Extracted records
+ + + + + + +
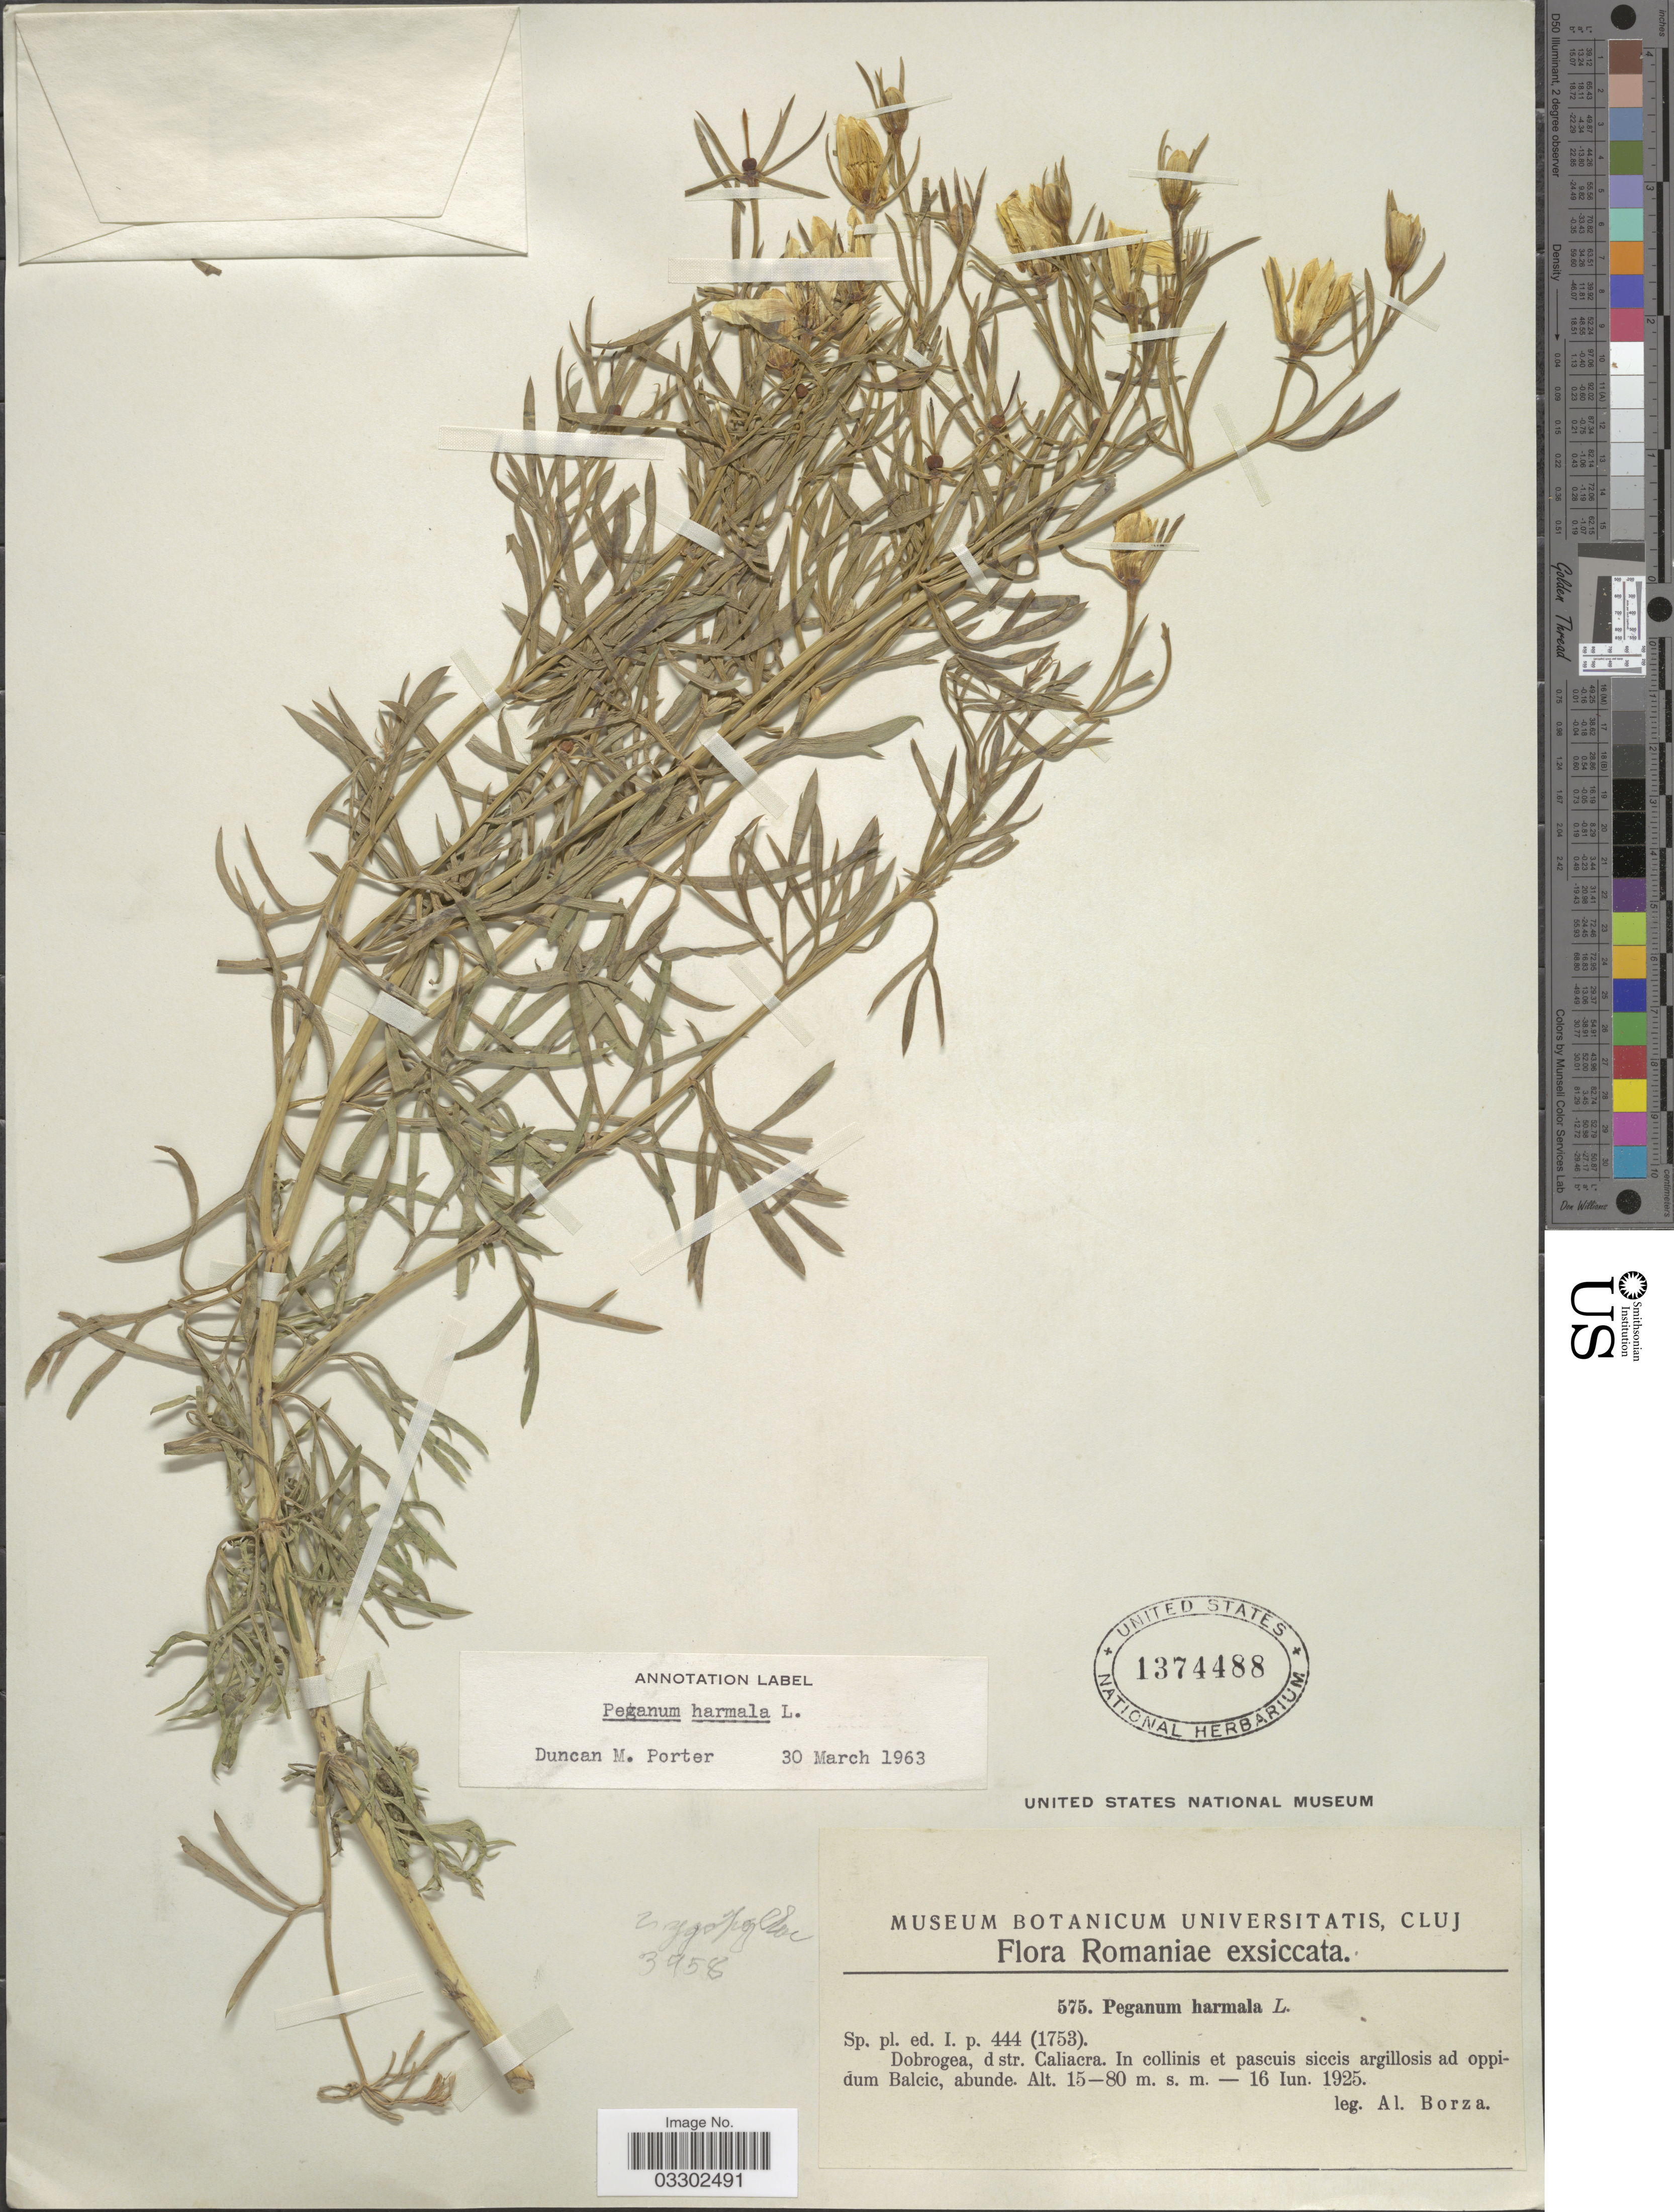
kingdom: Plantae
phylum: Tracheophyta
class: Magnoliopsida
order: Sapindales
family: Tetradiclidaceae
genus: Peganum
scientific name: Peganum harmala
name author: L.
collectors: A. Borza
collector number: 575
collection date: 1925-06-16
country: Romania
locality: Dobrogea, dstr. Caliacra. In collinis et pascuis siccis argillosis ad oppidum Balcic.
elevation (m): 15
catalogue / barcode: US 1374488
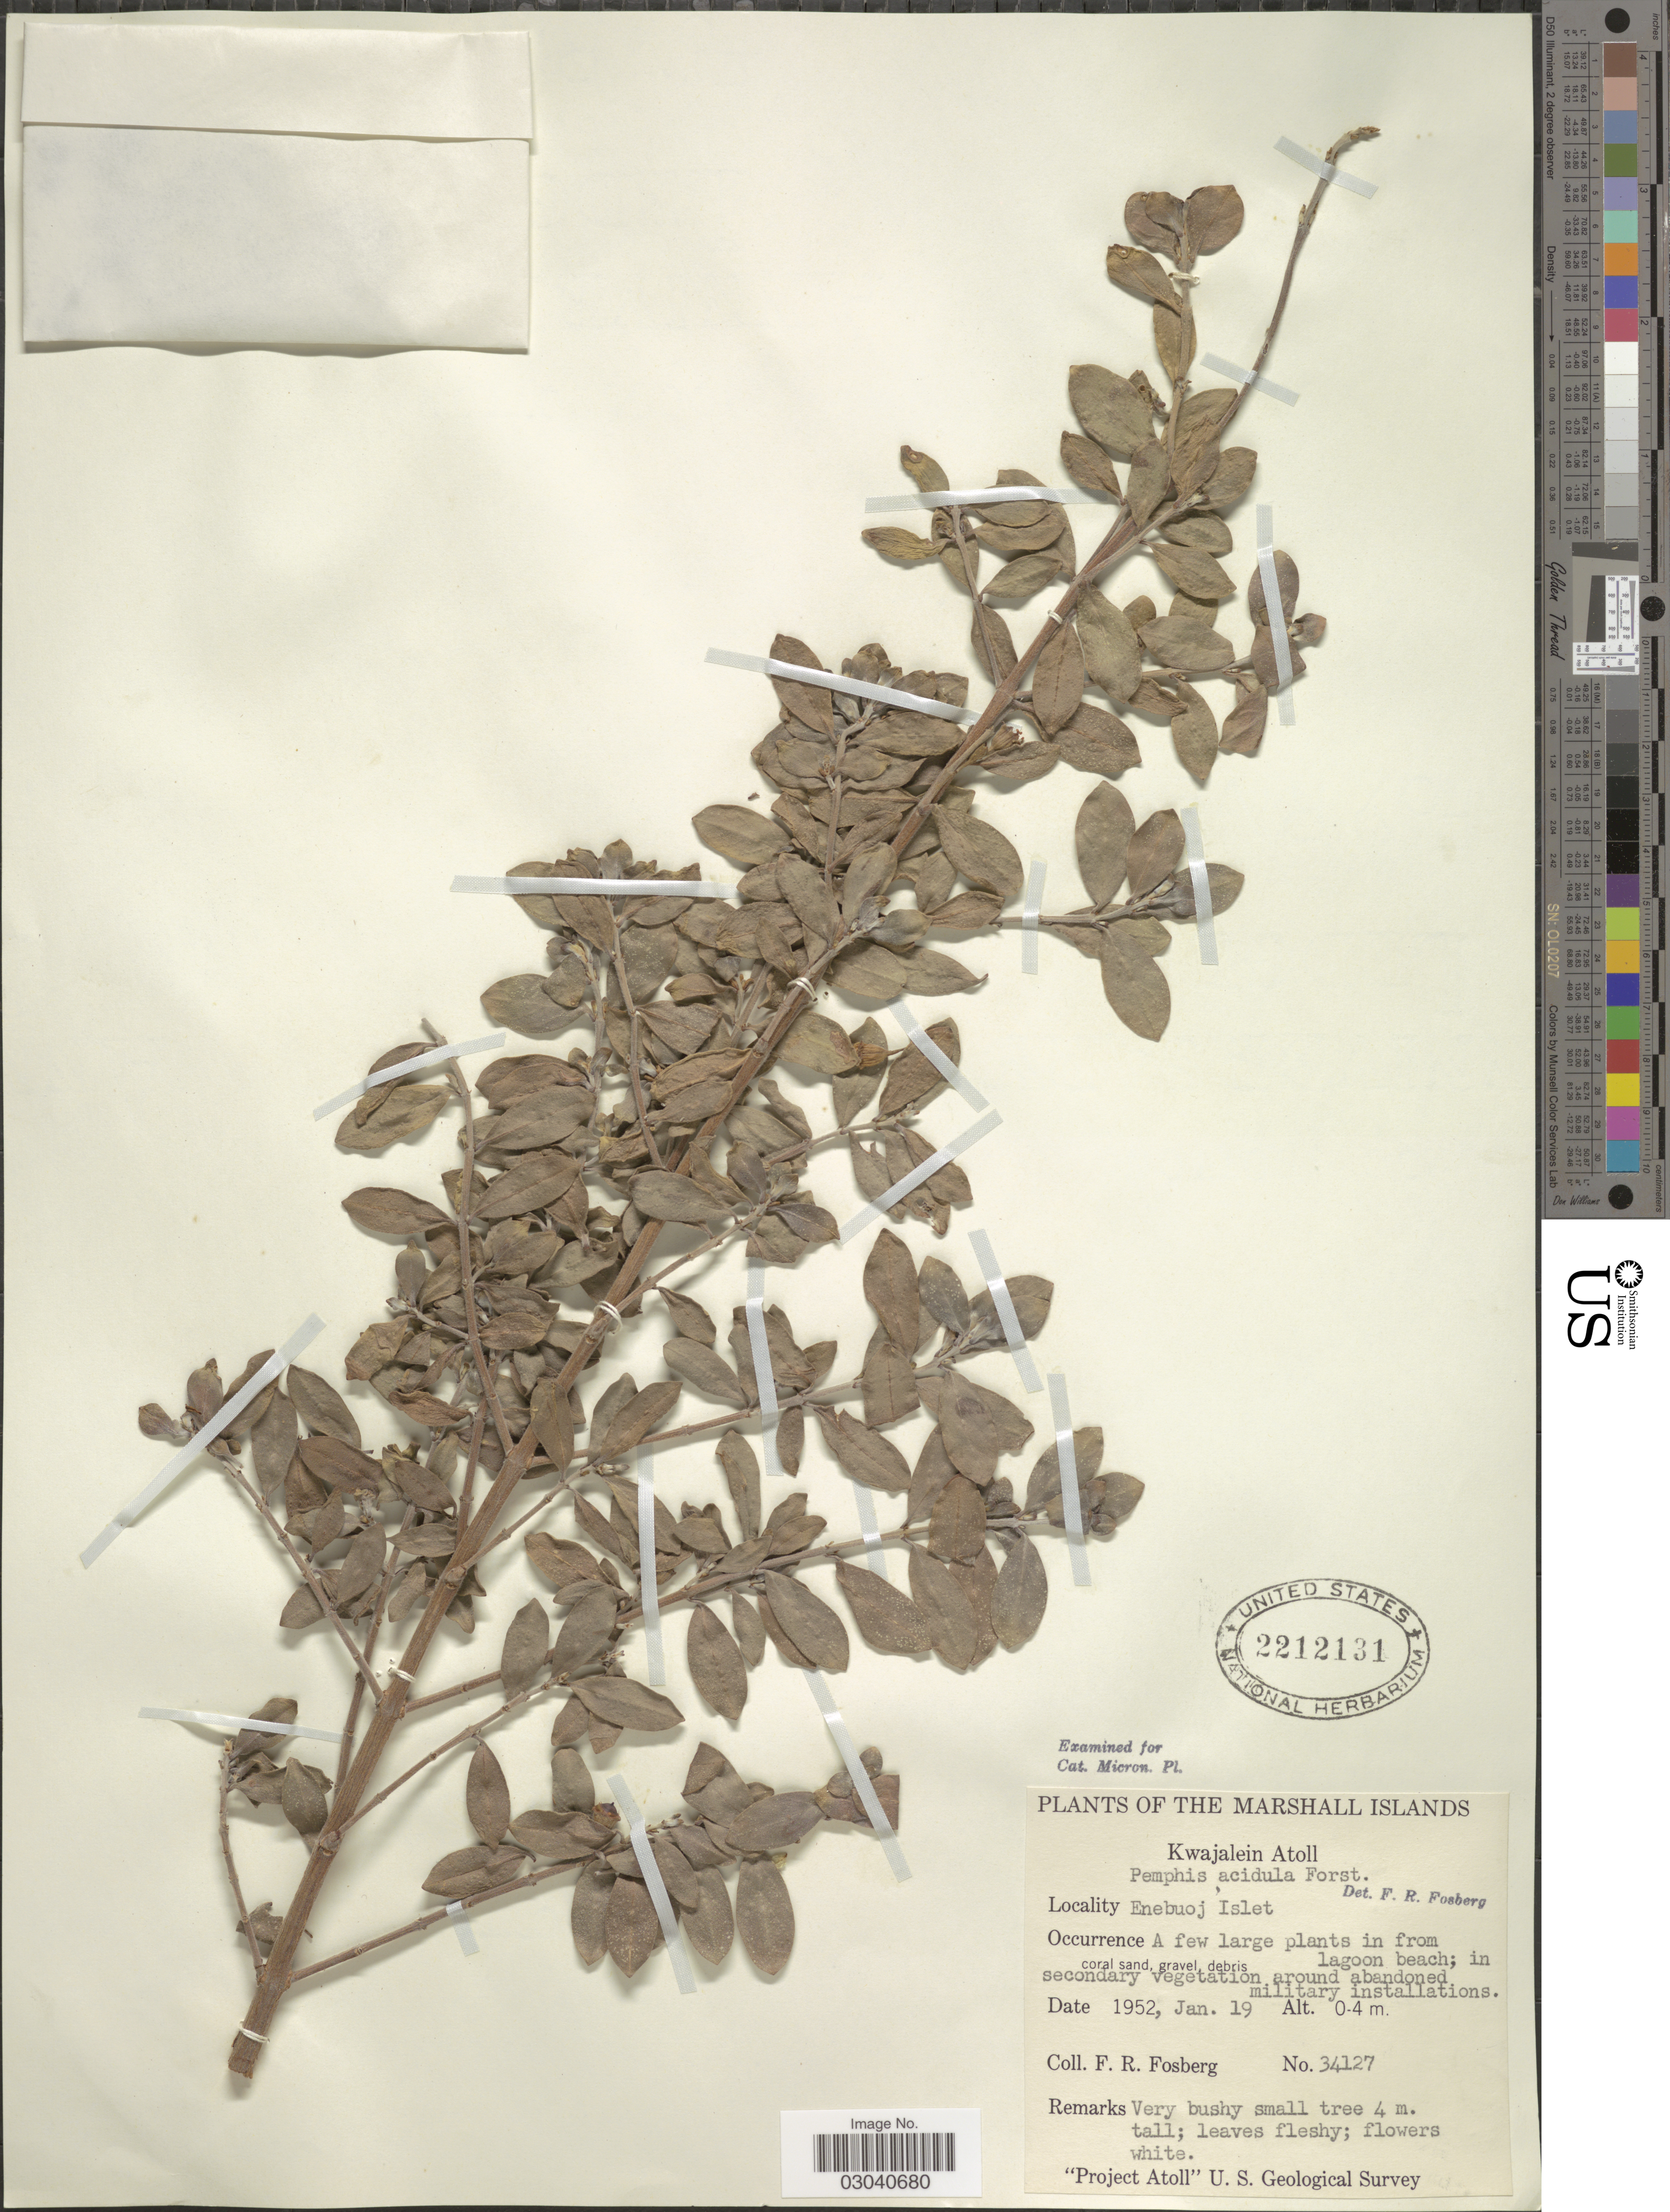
+ + + + + + +
**Exercise aim:** Copy every line of the records above word for word, leaving out the pictures.

**Exercise solution:**
kingdom: Plantae
phylum: Tracheophyta
class: Magnoliopsida
order: Sapindales
family: Tetradiclidaceae
genus: Peganum
scientific name: Peganum harmala
name author: L.
collectors: A. Borza
collector number: 575
collection date: 1925-06-16
country: Romania
locality: Dobrogea, dstr. Caliacra. In collinis et pascuis siccis argillosis ad oppidum Balcic.
elevation (m): 15
catalogue / barcode: US 1374488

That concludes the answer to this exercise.